Required work =
Please repeat, from the entries that follow, the lines from the one containing "AS-126, due: Jun 17 -> Jun 21" through the one containing "AS-144, status: Pomysły -> Oczekuje" exactly, adding nothing.
--- Data for this exercise ---
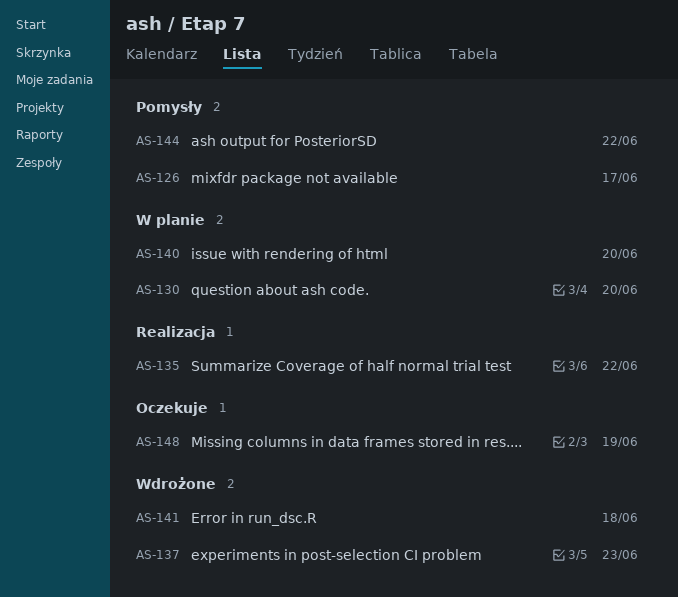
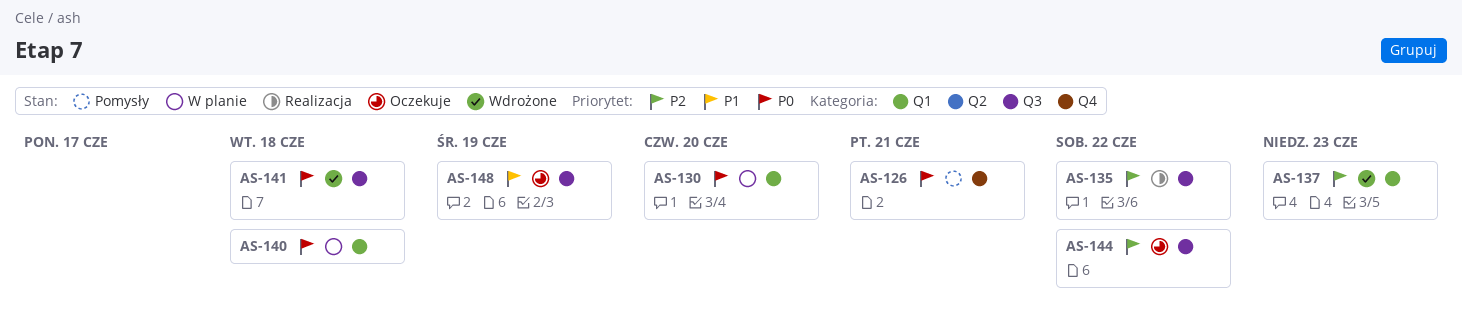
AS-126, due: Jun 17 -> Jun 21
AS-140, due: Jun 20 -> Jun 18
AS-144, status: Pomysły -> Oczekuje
---
--- Data for this exercise ---
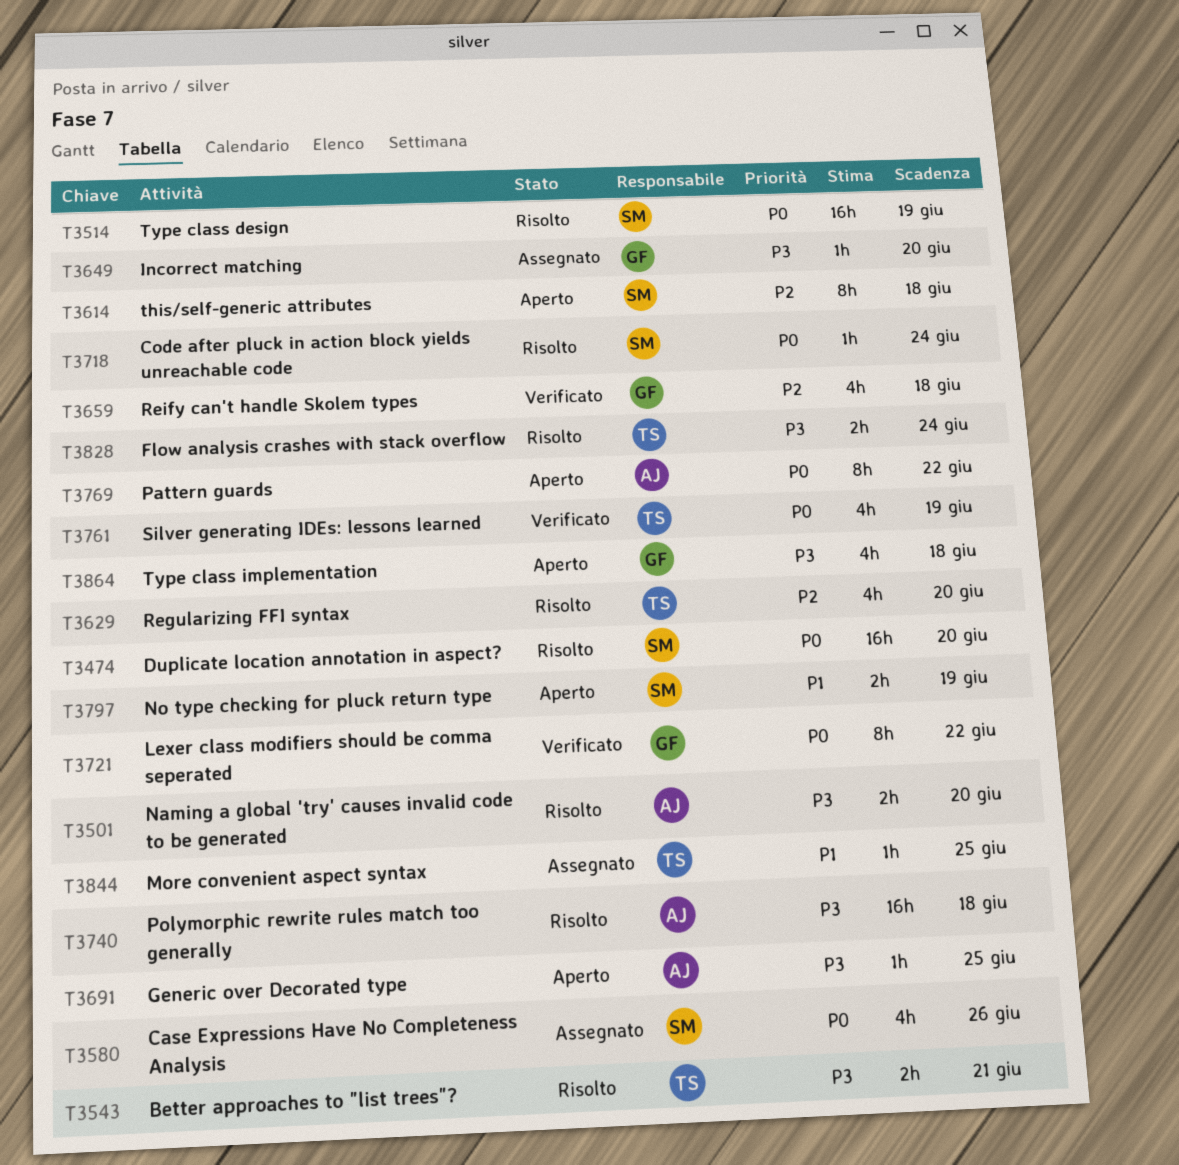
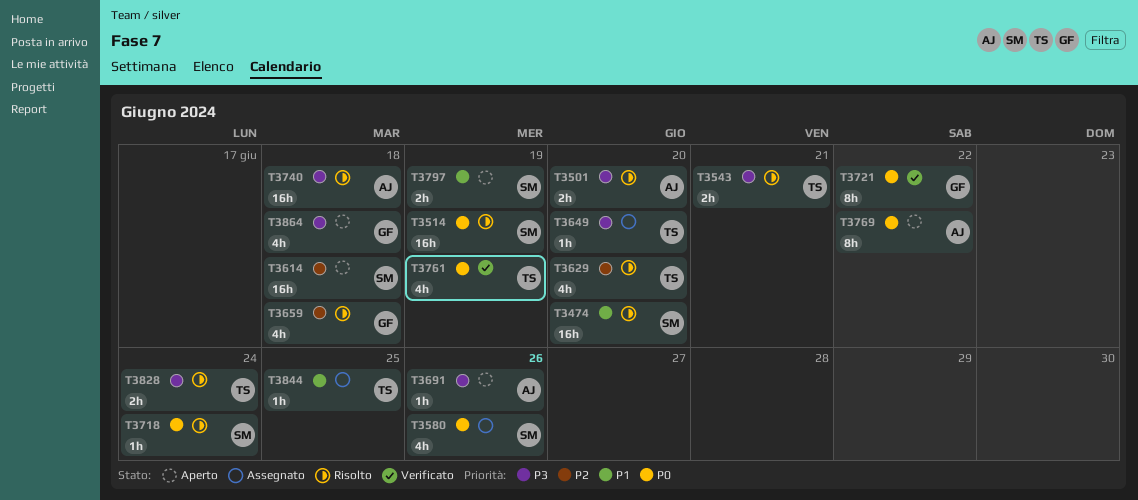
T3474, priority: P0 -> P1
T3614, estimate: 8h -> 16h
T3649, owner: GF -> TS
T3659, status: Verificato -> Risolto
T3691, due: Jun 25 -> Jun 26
---
Answer box =
AS-126, due: Jun 17 -> Jun 21
AS-140, due: Jun 20 -> Jun 18
AS-144, status: Pomysły -> Oczekuje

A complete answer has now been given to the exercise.